# Cage bound



## xxxSpikexxx (Jul 30, 2007)

It all started with a blood feather :blink: Spike was having a really heavy molt and I noticed that he would scream in pain when he groomed  He even had a chip on his beak that had a stringy feather caught under it, luckily that chipped piece of his beak rubbed off on its own(another chip has started though), needless to say Spike was having a few really bad days. 
He refused to come out of his cage and screamed and ran away from me when I did get him out, this is how I knew something was really wrong. So I forced Spike out of the cage and took him to his breeders to have him look at him, well he was checking his wing his blood feather fell off  but not all the way there was a small piece still stuck close to his wing, which the breeder had to pull out. Luckily Spike mabey only lost one drop of blood or less which is amazing for such a badly broken blood feather.
Once we got home Spike seemed really glad to be back in his cage and acted terrified of my hands  He let me give him scritches at the breeders though.
So it has been about a week for Spike being cage bound, since he runs away from my hands, like they are going to hurt him  That blood feather was really painful for him.
Now for a few days Spike has been coming out of his cage  but still freaks out sometimes when I want him to step up, although he will still let me give him scritches and kisses 
Iam hoping that eventually he will no longer freak out because of my hands, I guess time will tell.


----------



## tielfan (Aug 31, 2008)

Food bribery is always helpful.
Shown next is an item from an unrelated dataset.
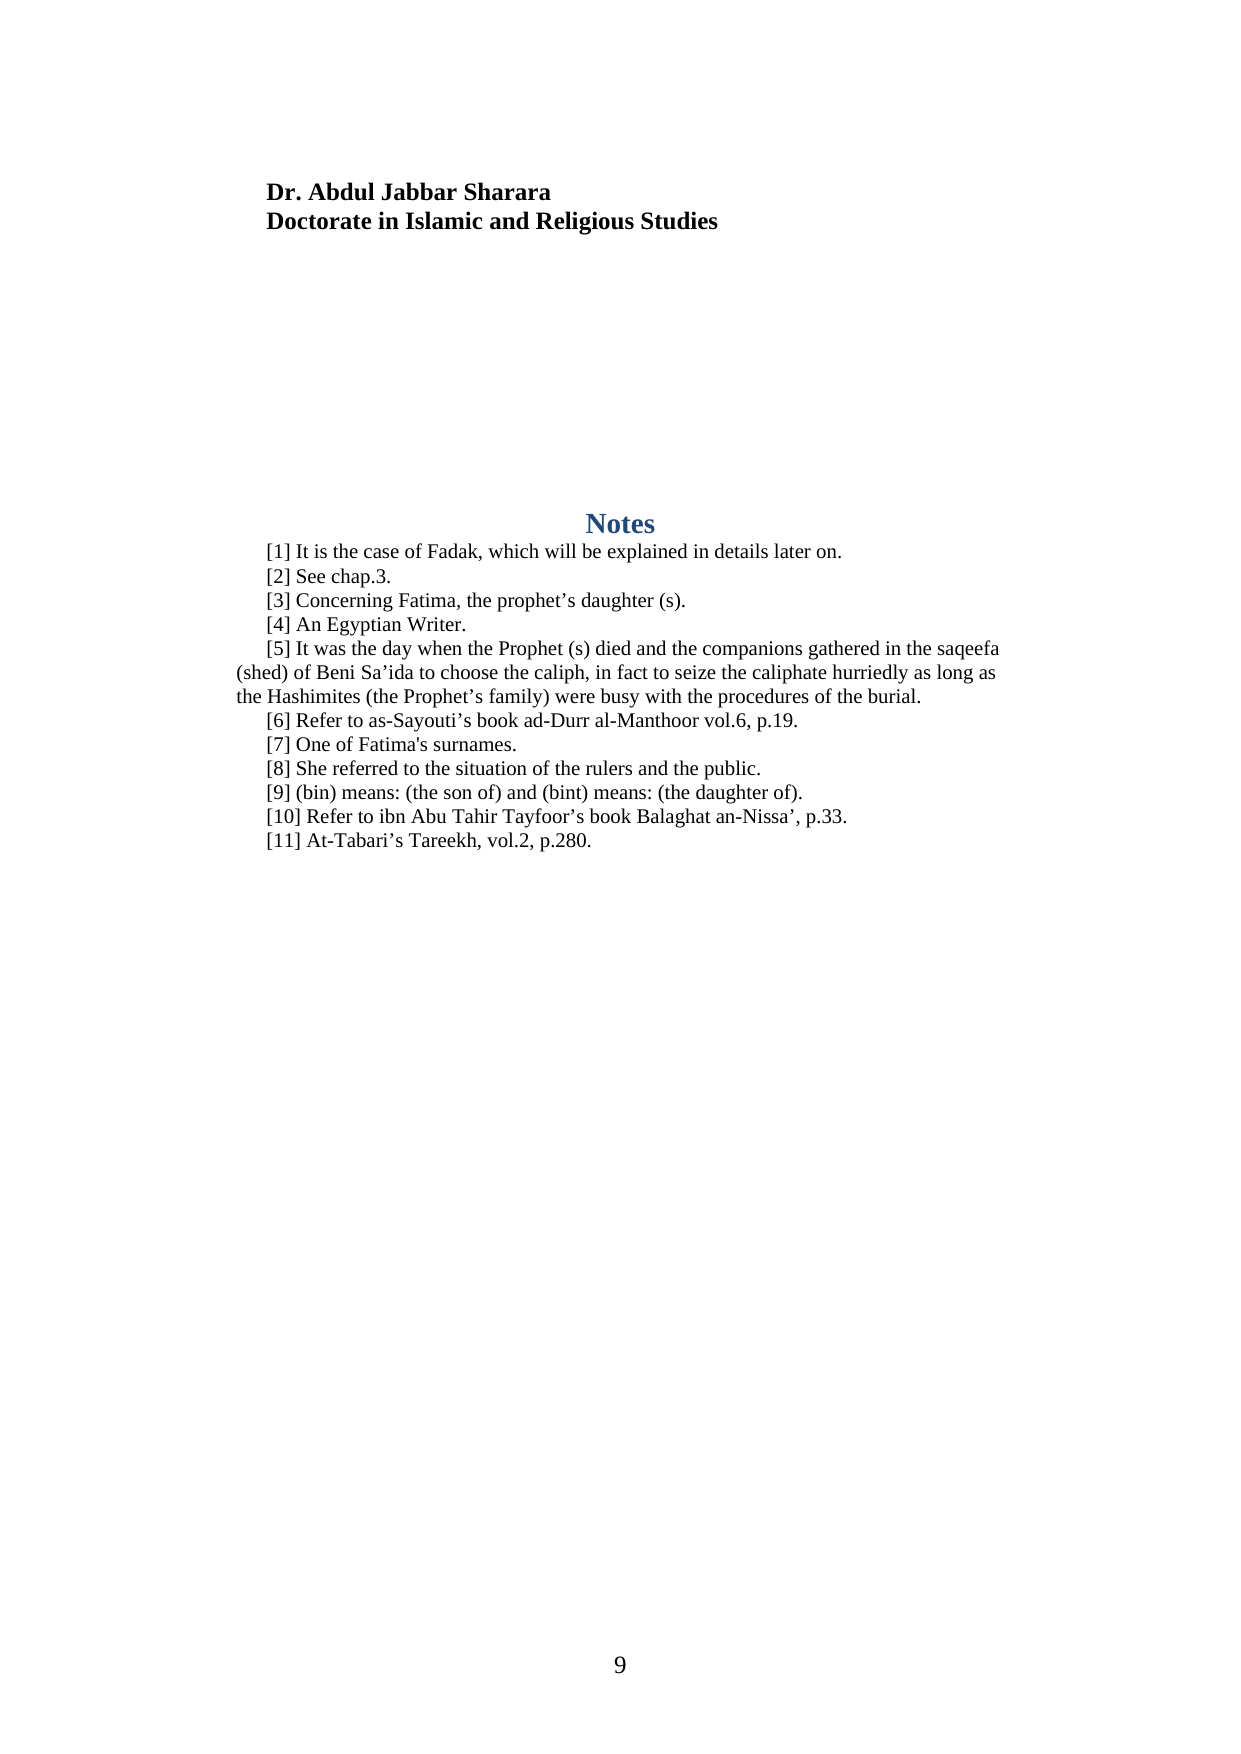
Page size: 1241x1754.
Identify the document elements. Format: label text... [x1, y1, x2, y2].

Hold some lovely treats in your hand for him to eat, like millet spray or sunflower seed. Once he's eating well from your hand, adjust your position so he has to climb on your hand to get the food.


----------



## xxxSpikexxx (Jul 30, 2007)

Thanks for the tip but Spike is a weirdo and has always hated me trying give him treats in my hands. He gets a grumpy face and won't take a bite until I put it down :wacko:
Also the hand he does not really want me to put near him, is the one that he lets me give him scritches with :blink: 
Iam just being careful with him now, so if he freaks out he does not fall and hurt himself.


----------



## Duckybird (Sep 13, 2010)

My pied boy, Dixie, used to get really grouchy with me after a wing clipping, nail clipping, etc. He would pout for 3 or 4 days and be nippy. He always got over it though


----------



## Cassie (Jan 7, 2009)

I accidentally hurt Bell maybe 12 months ago and he would be terrified whenever I went near him. It took 2 or 3 weeks before I was completely forgiven. Maybe Spike (wrongly) associates you with his sore feather? I know it's a different species but my dog once burnt his tail on the fireplace while I was near him and he ignored me the rest of the day. Spike's probably a bit grouchy about it. I'm sure he'll come around in no time.


----------



## DinoandSera (Aug 31, 2010)

Poor Spike - he must be so sore. Just give him time and chat to him loads instead of touching. Don't pet him unless he seems receptive to it. I'm sure he will come round.


----------



## xxxSpikexxx (Jul 30, 2007)

Spike seems to be doing great and has only gotten a bit scared once, he seems to always want to come out of the cage now


----------



## Jynxstorm (May 15, 2010)

xxxSpikexxx said:


> Spike seems to be doing great and has only gotten a bit scared once, he seems to always want to come out of the cage now


Least that's a good thing. Sketchy hangs on the door of the cage holding his beak to the bar and looks at me like "Momma can I come out please" with sad birdy eyes.


----------



## RaveMoon (Sep 9, 2010)

xxxSpikexxx said:


> Spike seems to be doing great and has only gotten a bit scared once, he seems to always want to come out of the cage now


You may have created a monster!  Glad to hear that Spike is feeling better, and wants to come out again.


----------